Imani Wright

Personal information
- Born: February 5, 1995 (age 31) Talladega, Alabama, U.S.
- Listed height: 5 ft 9 in (1.75 m)

Career information
- High school: Liberty-Eylau High School (Texarkana, Texas)
- College: Baylor (2013–2014); Florida State (2015–2018);
- WNBA draft: 2018: 3rd round, 26th overall pick
- Drafted by: Phoenix Mercury
- Playing career: 2018–present
- Position: Guard

Career history

Playing
- 2018: Phoenix Mercury
- 2018-2019: Femeni Sant Adria

Coaching
- 2019-2020: Pittsburgh (Ast. DOBO)

Career highlights
- AP Honorable Mention All-American (2018); WBCA Honorable Mention All-American (2018); All-ACC First Team (2018); All-Big 12 Conference Honorable Mention (2015);
- Stats at Basketball Reference

= Imani Wright =

American basketball player (born 1995)

Imani Wright (born February 6, 1995) is a former American professional basketball player. She was drafted and played one season with the Phoenix Mercury in the WNBA during the 2018 WNBA season. She played college basketball at Florida State and Baylor.

==College career==
Wright came out of high school as the 31st overall ranked recruit per ESPN HoopGurlz Top 100. Wright committed to Baylor and joined the 20th ranked incoming freshman class. Wright spent the first two years of her college career with the Lady Bears. During her sophomore season with Baylor, Wright became the starter and led the team in 3-pointers made for the year. Following her sophomore season, Wright decided that she would leave Baylor and transfer.

Wright transferred to Florida State and had two years of eligibility remaining. She had to sit out 2015–2016 season due to the NCAA Transfer rules. During the two years she did play for the Seminoles, Wright continued to shoot lights out, as she recorded an FSU single-season record with 103 made 3-pointers during her redshirt senior season. For the 2017–2018 season, Wright was named to the All-ACC First Team by both the Coaches and Media, as well as being named an AP Honorable Mention All-American.

==College statistics==

| Year | Team | GP | Points | FG% | 3P% | FT% | RPG | APG | SPG | BPG | PPG |
| 2013–14 | Baylor | 37 | 195 | .290 | .276 | .811 | 1.7 | 0.7 | 0.4 | 0.2 | 5.3 |
| 2014–15 | Baylor | 37 | 349 | .389 | .316 | .734 | 3.2 | 2.5 | 0.9 | 0.2 | 9.4 |
| 2015–16 | Florida State | Redshirted - NCAA Transfer |  |  |  |  |  |  |  |  |  |
| 2016–17 | Florida State | 35 | 375 | .392 | .378 | .690 | 2.2 | 1.2 | 1.0 | 0.1 | 10.7 |
| 2017–18 | Florida State | 32 | 523 | .407 | .383 | .724 | 2.9 | 2.2 | 0.9 | 0.1 | 16.3 |
| Career | 141 | 1442 | .380 | .349 | .736 | 2.5 | 1.6 | 0.8 | 0.2 | 10.2 |

==WNBA career==
===Phoenix Mercury===
Wright was selected 26th overall in the Third Round of the 2018 WNBA draft by the Phoenix Mercury.
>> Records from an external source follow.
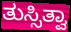
ತುಸ್ಸಿತ್ವಾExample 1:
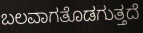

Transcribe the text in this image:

ಬಲವಾಗತೊಡಗುತ್ತದೆ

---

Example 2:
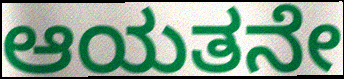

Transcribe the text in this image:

ಆಯತನೇ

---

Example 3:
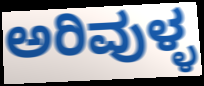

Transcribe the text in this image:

ಅರಿವುಳ್ಳ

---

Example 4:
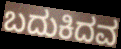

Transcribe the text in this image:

ಬದುಕಿದವ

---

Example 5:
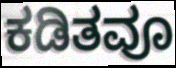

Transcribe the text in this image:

ಕಡಿತವೂ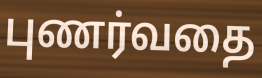
புணர்வதைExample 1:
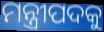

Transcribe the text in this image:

ମନ୍ତ୍ରୀପଦକୁ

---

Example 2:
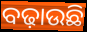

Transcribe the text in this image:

ବଢ଼ାଉଛି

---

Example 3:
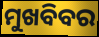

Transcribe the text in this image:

ମୁଖବିବର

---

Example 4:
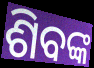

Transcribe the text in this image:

ଶିବଙ୍କ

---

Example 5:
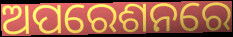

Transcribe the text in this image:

ଅପରେଶନରେ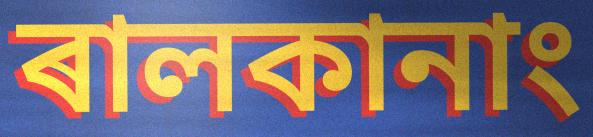
ৰালকানাং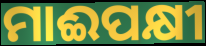
ମାଈପକ୍ଷୀ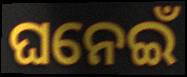
ଘନେଇଁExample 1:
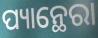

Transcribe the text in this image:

ପ୍ୟାନ୍ଥେରା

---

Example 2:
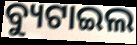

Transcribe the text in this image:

ବ୍ୟୁଟାଇଲ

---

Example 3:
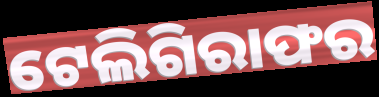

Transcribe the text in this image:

ଟେଲିଗିରାଫର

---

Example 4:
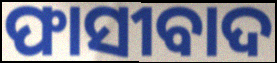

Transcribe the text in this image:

ଫାସୀବାଦ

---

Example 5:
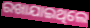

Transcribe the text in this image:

ରଖାଯାଇଥିଲେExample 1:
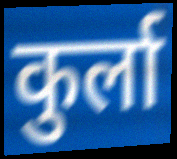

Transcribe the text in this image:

कुर्ला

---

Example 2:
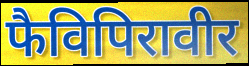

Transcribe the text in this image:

फैविपिरावीर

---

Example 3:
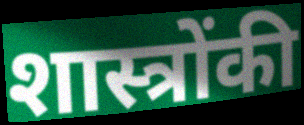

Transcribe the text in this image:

शास्त्रोंकी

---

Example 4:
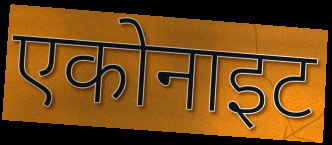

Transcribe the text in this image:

एकोनाइट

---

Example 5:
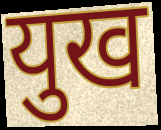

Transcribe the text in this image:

युखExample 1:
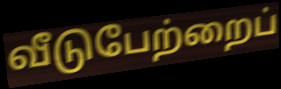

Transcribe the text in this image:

வீடுபேற்றைப்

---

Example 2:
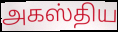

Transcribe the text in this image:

அகஸ்திய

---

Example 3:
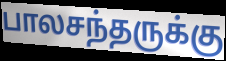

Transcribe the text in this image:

பாலசந்தருக்கு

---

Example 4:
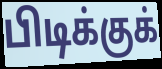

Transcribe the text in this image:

பிடிக்குக்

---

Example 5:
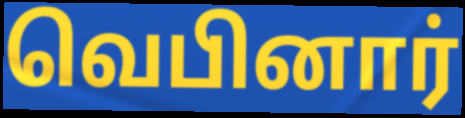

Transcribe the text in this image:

வெபினார்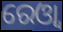
ରେଓ୍ବା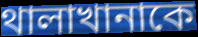
থালাখানাকেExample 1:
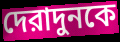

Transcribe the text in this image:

দেরাদুনকে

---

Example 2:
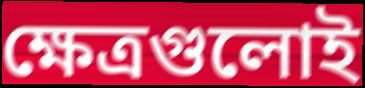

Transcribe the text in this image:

ক্ষেত্রগুলোই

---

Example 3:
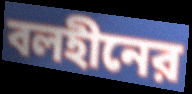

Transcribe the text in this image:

বলহীনের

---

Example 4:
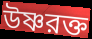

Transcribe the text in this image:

উষ্ণরক্ত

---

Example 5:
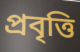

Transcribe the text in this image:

প্রবৃত্তিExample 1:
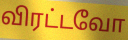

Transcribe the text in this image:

விரட்டவோ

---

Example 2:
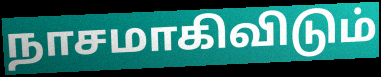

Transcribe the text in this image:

நாசமாகிவிடும்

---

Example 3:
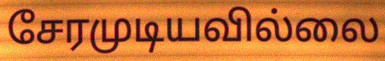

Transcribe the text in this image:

சேரமுடியவில்லை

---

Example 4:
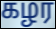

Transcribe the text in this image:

கழர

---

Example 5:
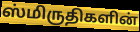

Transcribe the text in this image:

ஸ்மிருதிகளின்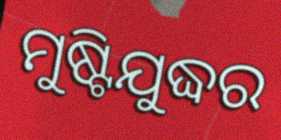
ମୁଷ୍ଟିଯୁଦ୍ଧର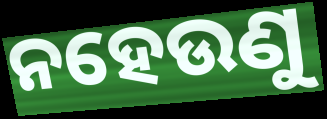
ନହେଉଣୁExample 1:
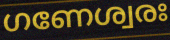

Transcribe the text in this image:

ഗണേശ്വരഃ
Wright made it through training camp and made the Opening Night roster for the Mercury. Wright made her WNBA debut on May 23, 2018, when the Mercury played the Seattle Storm. Wright recorded 1 minute of action and attempted 1 3-pointer. Wright was waived a few days later from the Mercury.

==WNBA career statistics==

===Regular season===

| Year | Team | GP | GS | MPG | FG% | 3P% | FT% | RPG | APG | SPG | BPG | TO | PPG |
|---|---|---|---|---|---|---|---|---|---|---|---|---|---|
| 2018 | Phoenix | 1 | 0 | 1.0 | .000 | .000 | .000 | 0.0 | 0.0 | 0.0 | 0.0 | 0.0 | 0.0 |
| Career | 1 year, 1 team | 1 | 0 | 1.0 | .000 | .000 | .000 | 0.0 | 0.0 | 0.0 | 0.0 | 0.0 | 0.0 |

==Coaching career==
Wright joined the staff of the Pittsburgh Panthers women's basketball team as the assistant director of Basketball Operations for the 2019–2020 season. She spent one season with the Panthers.

==Personal life==
Wright's dad is Larry Wright who was drafted 14th overall in the 1976 NBA draft. Wright is also cousins with Matt Forte, who played in the NFL for the Chicago Bears and New York Jets.